A $54 million, five-year-old federal program to show the value of X-rays in detecting breast cancer would not be started today without harder evidence that the X-rays find more cancer than they cause, a government cancer official said yesterday.

Dr. Diane Fink, director of cancer control for the National Cancer Institute said the X-ray, or "mammography," project was started in the first flush of a federal anti-cancer crusade, when the understanding of X-ray risks was "a bit fuzzier."

Fink's statement was the start of the latest review of the controversial program that so far has given annual exams, including mammograps, to more than 200,000 American women. The review is being made in a three-day meeting of the nation's leading doctors and scientists, at the National Institutes of Health in Bethesda. The aim of the meeting said Dr. Donald Fredrickson, NIH director, is to reach a "consensus" on whether or not to continue the program, and if so, how extensively.

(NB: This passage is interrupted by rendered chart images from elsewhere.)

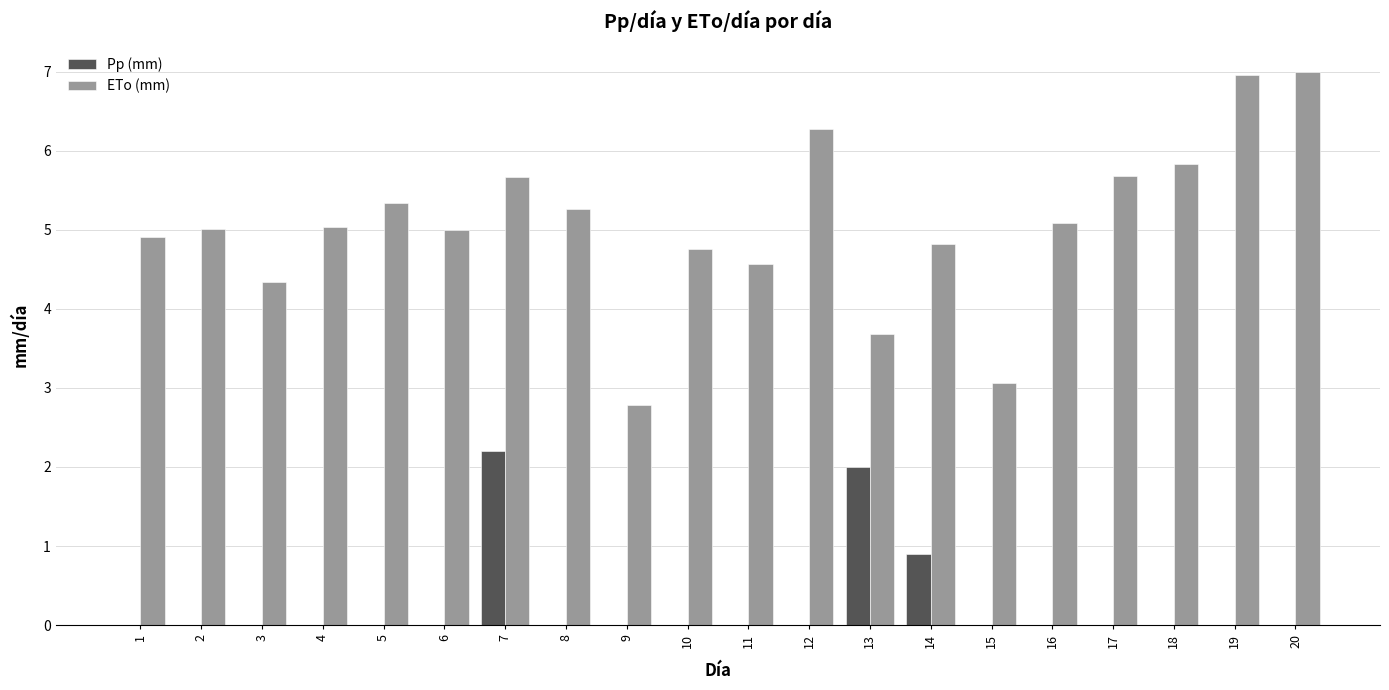

Reading left to right, transcribe all the data shown in this chart.

Pp (mm): 1=0.0	2=0.0	3=0.0	4=0.0	5=0.0	6=0.0	7=2.2	8=0.0	9=0.0	10=0.0	11=0.0	12=0.0	13=2.0	14=0.9	15=0.0	16=0.0	17=0.0	18=0.0	19=0.0	20=0.0
ETo (mm): 1=4.9	2=5.0	3=4.3	4=5.0	5=5.3	6=5.0	7=5.7	8=5.3	9=2.8	10=4.8	11=4.6	12=6.3	13=3.7	14=4.8	15=3.1	16=5.1	17=5.7	18=5.8	19=7.0	20=7.0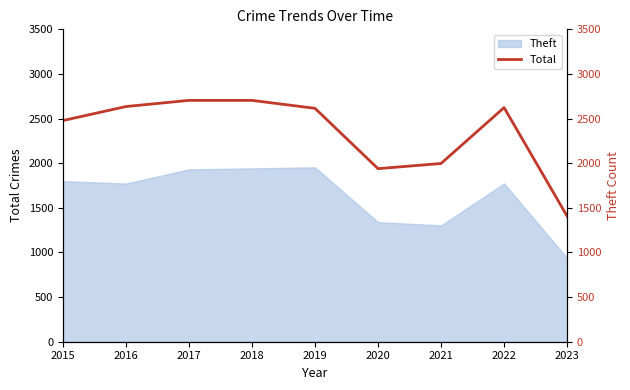

The Theft series shows 488 at 2021. True or false?

False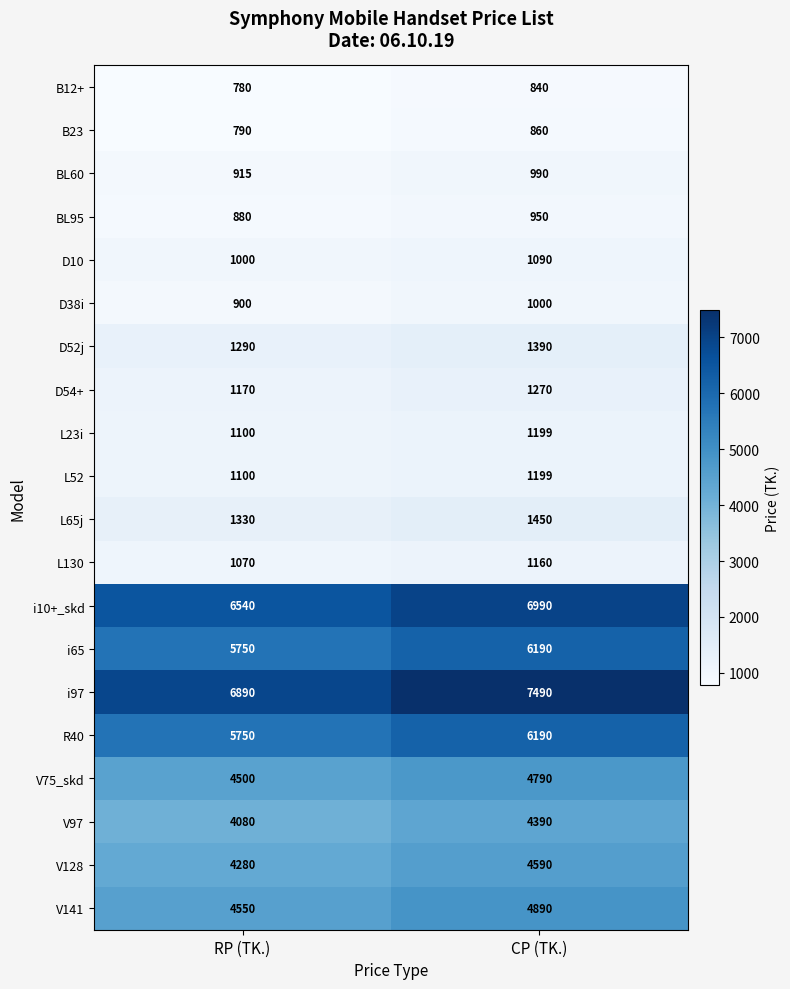

How many distinct data groups are displayed?

20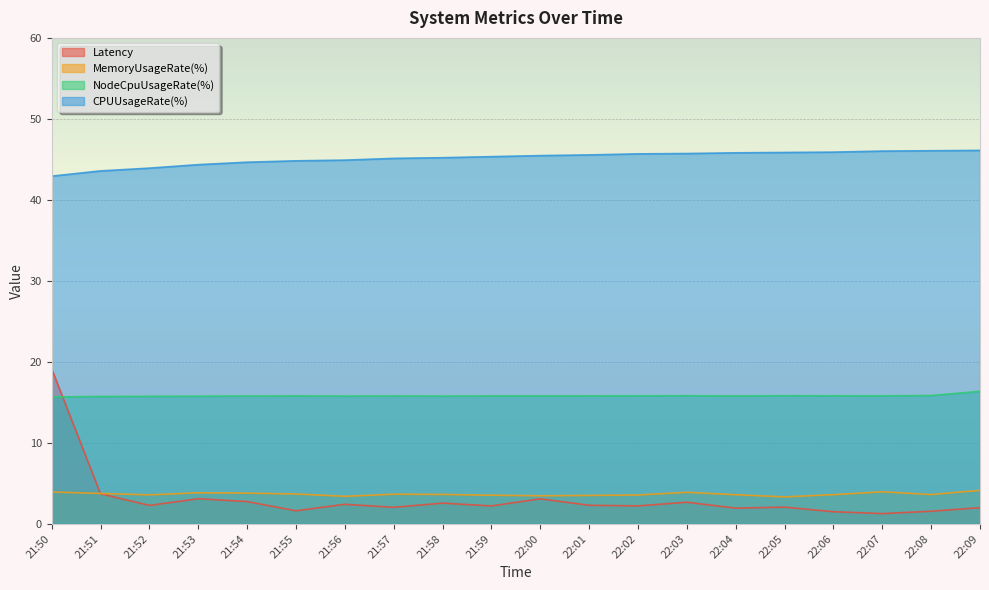

The CPUUsageRate(%) series shows 44.9 at 21:56. True or false?

True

A committee headed by Dr. Oliver Beahrs of the Mayo Clinic will make its recommendation today. No conclusion will be reached before Friday, and perhaps not then unless Fredrickson gets a clear signal one way or the other from the group.

The 200,000 women enrolled in the program - down from nearly 280,000 at the outset - get annual exams including a mammogram at 27 major medical centers, including Georgetown University.

The American Cancer Society, which co-sponsors the project, played a major role in pushing the Cancer Institute to start it.

Dr. Benjamin F. Byrd, head of the Cancer Society's breast cancer task force, said yesterday that mammography has helped turn up 2,500 cancers in the study group and has proved itself as "the significant modern advance in detecting early breast cancer."

But several other speakers agreed that it still has not been shown how many lives will really have been saved by adding mammography to other examinations - and how this will balance out against deaths caused by excess radiation.

Dr. John Bailer, editor of the Journal of the National Cancer Institute, said that starting about 10 years after the first x-rays there will be 3.5 to 7.5 extra breast cancer deaths each year for each million "rads" of x-ray exposure. The women in the project's first year alone may have received nearly that much radiation, and that risk is multiplied by the number of years in which each woman is exposed.

Annual X-rays in the program are now recommended for only two groups that experts so far agree have an especially high risk of developing cancer: women over 50, and women between 35 and 49 who have either had cancer in one breast already, or who have a mother or sister who developed breast cancer.